Für Anleger und Strategen lautet die wichtigste Botschaft daher: Die vorläufige Genehmigung ist nicht das Ende, sondern eine Phase im Verfahren. Eine endgültige Zustimmung setzt eine abschließende Anhörung voraus, in der die Einwände der Händlerverbände erneut auf den Tisch kommen dürften. Damit bleibt eine Bewertungslogik bestehen, die zwischen „Regulatorisches Erleichterungs-Szenario“ und „Nachschärfungs-Szenario“ unterscheidet. Das Wettbewerbsraster ist dabei klar: Visa als direkter Gegenpart und Mastercard als zentraler Akteur sind gleichermaßen betroffen, wodurch sich die Marktreaktion häufig weniger als Einzelstory und mehr als Branchenimpuls versteht. Strategisch betrachtet kann das die kurzfristige Volatilität erhöhen, aber mittelfristig auch Planungssicherheit schaffen, falls das Gericht die aktuellen Eckpunkte bestätigt.
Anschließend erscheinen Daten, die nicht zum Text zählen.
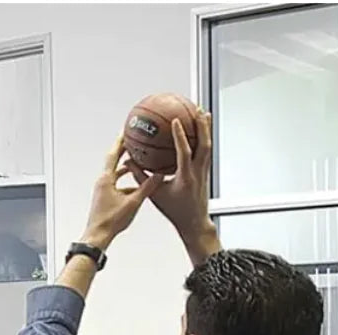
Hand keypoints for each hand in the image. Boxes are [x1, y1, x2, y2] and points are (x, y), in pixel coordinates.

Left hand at [80, 135, 163, 250]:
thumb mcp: (133, 203)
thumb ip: (147, 188)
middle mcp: (103, 182)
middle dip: (123, 150)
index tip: (126, 130)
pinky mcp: (105, 197)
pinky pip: (116, 184)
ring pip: (115, 173)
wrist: (97, 237)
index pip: (113, 154)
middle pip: (113, 160)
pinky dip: (126, 180)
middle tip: (133, 140)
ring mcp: (103, 190)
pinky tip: (136, 184)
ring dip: (126, 166)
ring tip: (137, 160)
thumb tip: (159, 175)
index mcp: (106, 180)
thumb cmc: (111, 221)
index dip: (120, 141)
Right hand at [129, 109, 219, 263]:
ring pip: (208, 145)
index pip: (185, 153)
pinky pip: (206, 150)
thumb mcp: (154, 195)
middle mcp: (198, 172)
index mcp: (185, 178)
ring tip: (202, 112)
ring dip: (206, 128)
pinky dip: (204, 137)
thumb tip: (130, 161)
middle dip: (201, 126)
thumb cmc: (174, 211)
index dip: (181, 136)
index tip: (177, 121)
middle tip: (197, 109)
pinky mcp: (206, 171)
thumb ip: (142, 177)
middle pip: (204, 144)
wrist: (194, 222)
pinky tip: (200, 130)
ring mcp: (204, 171)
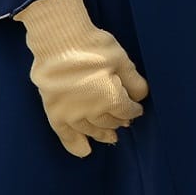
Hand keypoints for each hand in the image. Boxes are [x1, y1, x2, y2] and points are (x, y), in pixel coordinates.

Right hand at [15, 0, 148, 157]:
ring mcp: (71, 114)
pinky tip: (84, 152)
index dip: (133, 111)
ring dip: (101, 134)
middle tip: (123, 123)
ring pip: (90, 129)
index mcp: (111, 99)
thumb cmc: (94, 47)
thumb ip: (134, 81)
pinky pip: (65, 134)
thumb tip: (141, 97)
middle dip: (118, 122)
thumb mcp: (123, 60)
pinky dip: (74, 144)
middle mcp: (91, 111)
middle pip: (109, 122)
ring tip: (110, 137)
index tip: (136, 110)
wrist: (59, 42)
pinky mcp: (54, 111)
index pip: (127, 111)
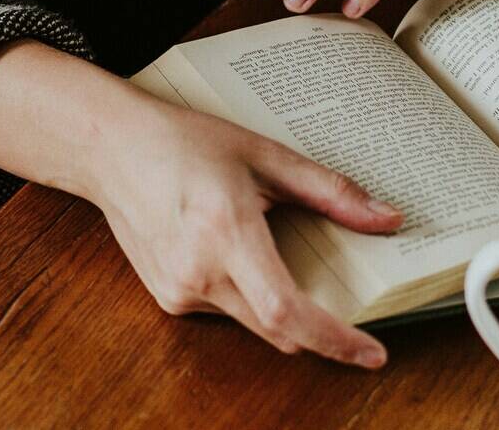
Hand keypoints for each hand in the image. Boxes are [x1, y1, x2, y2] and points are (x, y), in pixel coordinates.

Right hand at [0, 41, 403, 366]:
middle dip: (321, 330)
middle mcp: (199, 272)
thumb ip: (330, 192)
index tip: (372, 355)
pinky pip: (227, 311)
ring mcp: (179, 291)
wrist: (111, 149)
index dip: (334, 341)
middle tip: (354, 317)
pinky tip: (237, 252)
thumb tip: (386, 218)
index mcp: (225, 233)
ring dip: (281, 307)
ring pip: (254, 323)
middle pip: (277, 329)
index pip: (287, 312)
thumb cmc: (183, 143)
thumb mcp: (265, 156)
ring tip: (277, 252)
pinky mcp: (169, 298)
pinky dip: (249, 295)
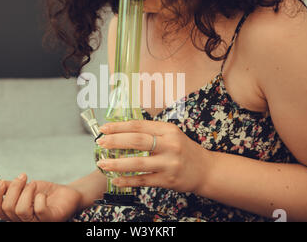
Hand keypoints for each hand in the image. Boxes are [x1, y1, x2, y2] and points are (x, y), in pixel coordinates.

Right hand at [0, 173, 81, 221]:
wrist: (66, 193)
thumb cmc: (45, 192)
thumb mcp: (25, 187)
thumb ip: (11, 187)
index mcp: (14, 215)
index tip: (2, 181)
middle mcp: (23, 221)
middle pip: (7, 208)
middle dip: (14, 188)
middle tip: (23, 177)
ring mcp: (36, 222)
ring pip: (21, 210)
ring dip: (27, 191)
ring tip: (34, 185)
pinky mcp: (50, 220)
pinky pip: (39, 210)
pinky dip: (40, 197)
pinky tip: (43, 195)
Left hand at [96, 120, 210, 193]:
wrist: (206, 170)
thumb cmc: (184, 150)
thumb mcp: (171, 134)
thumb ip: (151, 132)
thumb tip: (121, 131)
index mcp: (168, 130)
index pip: (139, 126)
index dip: (119, 126)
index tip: (104, 128)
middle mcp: (169, 145)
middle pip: (137, 141)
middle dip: (115, 141)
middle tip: (100, 143)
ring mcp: (169, 163)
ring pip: (138, 163)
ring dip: (117, 163)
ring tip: (102, 163)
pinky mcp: (168, 180)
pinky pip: (143, 180)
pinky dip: (128, 180)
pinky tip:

Der Blick nach vorn führt zwangsläufig zu den Implikationen über den konkreten Rechtsstreit hinaus. Wenn Händler tatsächlich mehr Optionen zur Ablehnung bestimmter Kartenkategorien erhalten, steigt die Bedeutung von Payment-Analytics: Unternehmen müssen dann genauer verstehen, welche Kartenmix-Komponenten Kosten verursachen, wie Kunden reagieren und wie sich Aufpreis-Mechaniken operativ umsetzen lassen. Gleichzeitig bleibt die Datenschutz- und Compliance-Ebene sensibel, weil mehr Entscheidungsspielräume in der Akzeptanz und zusätzliche Transparenz über Zahlungsdaten auch neue Anforderungen an Governance, Logging und Zweckbindung auslösen können. Unterm Strich wird der Deal weniger „nur“ eine juristische News als vielmehr ein weiterer Taktgeber für die Ausgestaltung moderner Kartenverarbeitung, der langfristig Druck auf Standardisierungen, Sicherheitsarchitekturen und Gebührenmodelle ausüben dürfte.